### ЗАДАНИЕ
Соответствуют ли тексту о докладе Л. Г. Пановой утверждения ниже? На каждое ответьте «да» или «нет» и приведите решающие слова текста точной цитатой.
1. Доклад прозвучал на семинаре 19 июня.
2. Личный план стихотворения адресован массовому читателю.
3. Александрию завоевал Октавиан в 30 г. до н.э.

### ТЕКСТ СТРАНИЦЫ
---*---

19-го июня на семинаре выступила к.ф.н. Л. Г. Панова с докладом «Из автопортретной галереи Ахматовой: «Клеопатра» (1940)». В нем была проанализирована прагматическая составляющая этого стихотворения и пересмотрена существующая интерпретация. Новая интерпретация состоит в том, что «Клеопатра» – двойной портрет. В виде последней египетской царицы, теряющей престол, готовящейся к самоубийству, но сохраняющей эротическую привлекательность, Ахматова вывела себя. Фон для Ахматовой-Клеопатры тоже двойной: Серебряный век, разрушенный сталинизмом, представлен в виде прекрасной и сладостной Александрии, завоеванной Октавианом в 30 г. до н.э. Второй – личный – план был тщательно завуалирован. Раскрывается он только читателю-интеллектуалу, осведомленному о биографии и переживаниях Ахматовой в связи с арестами и ссылками ее сына и третьего мужа. Первый же план – историко-литературный – напротив, адресован массовому читателю.

---*---

### ЗАПИСИ НАБОРА ДАННЫХ
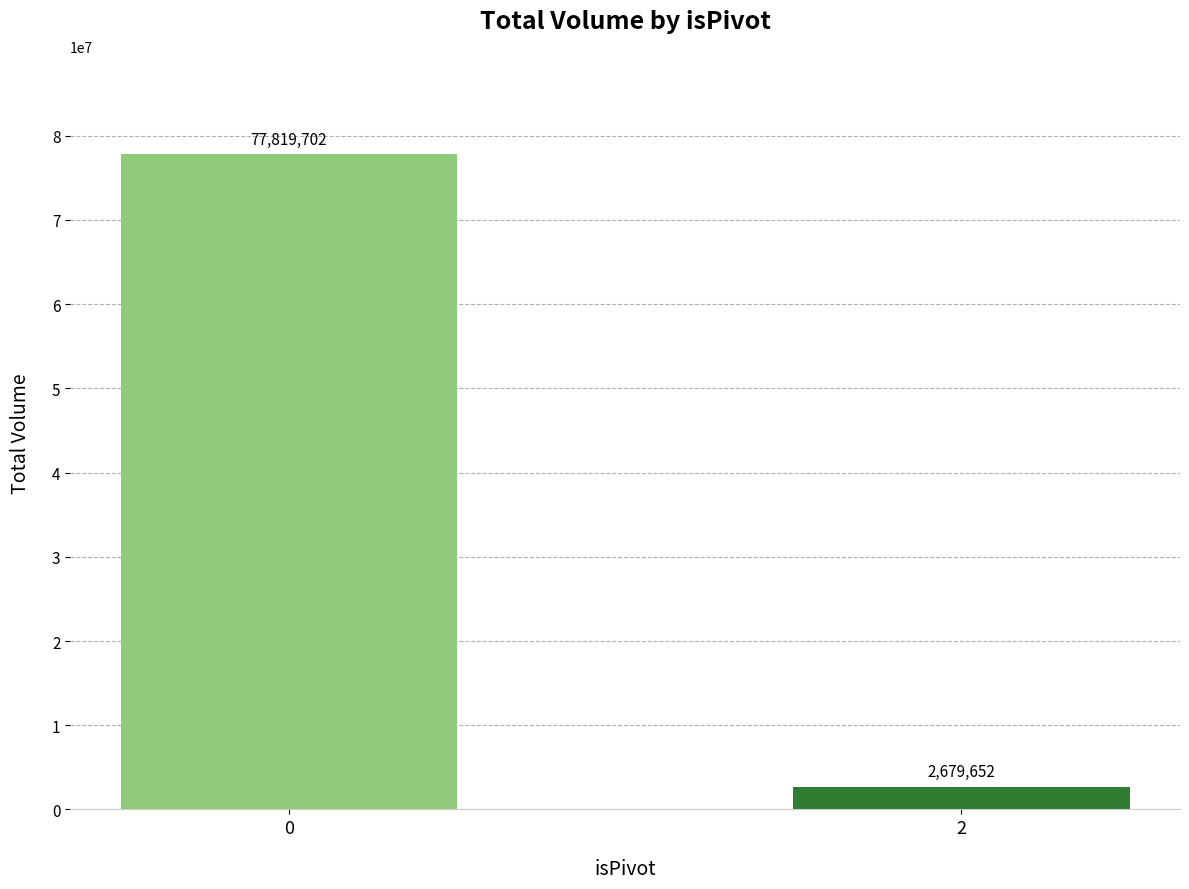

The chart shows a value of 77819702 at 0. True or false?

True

---*---

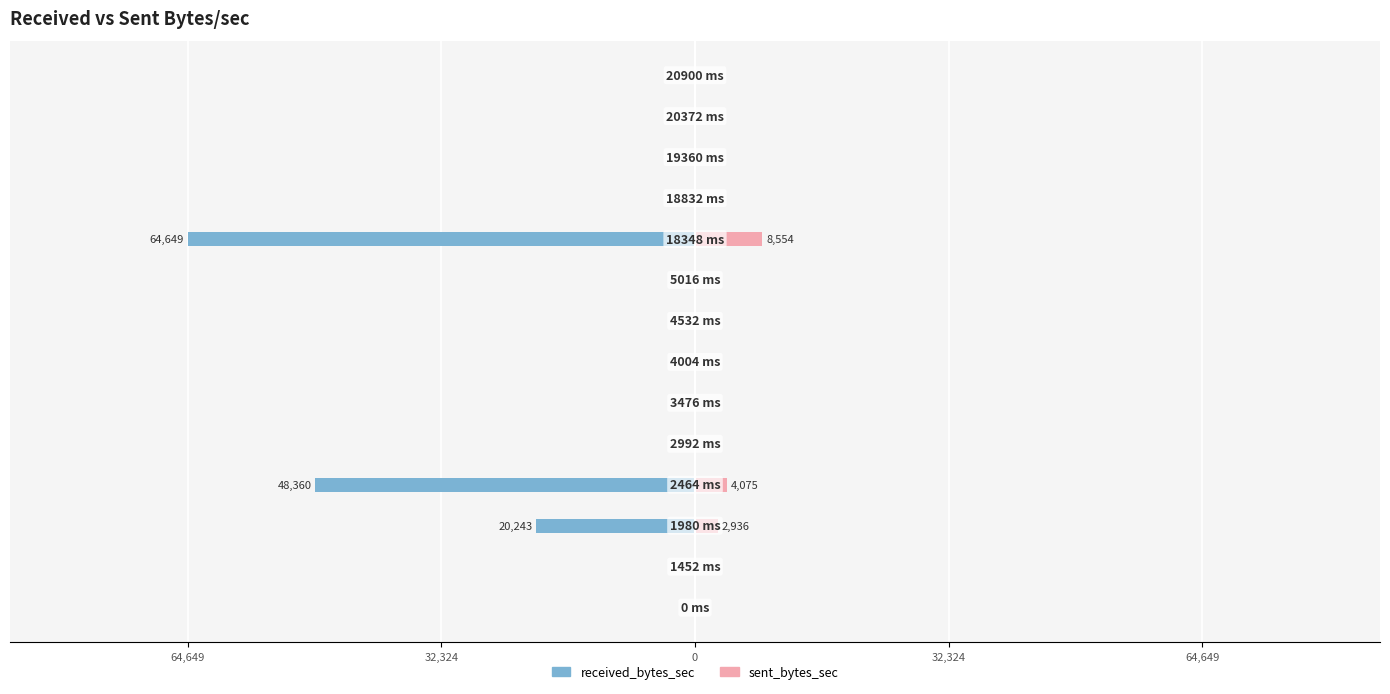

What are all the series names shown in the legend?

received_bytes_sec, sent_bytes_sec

---*---

### ОТВЕТ
1. Да: «19-го июня на семинаре выступила к.ф.н. Л. Г. Панова с докладом».
2. Нет: «Первый же план – историко-литературный – напротив, адресован массовому читателю».
3. Да: «Александрии, завоеванной Октавианом в 30 г. до н.э.».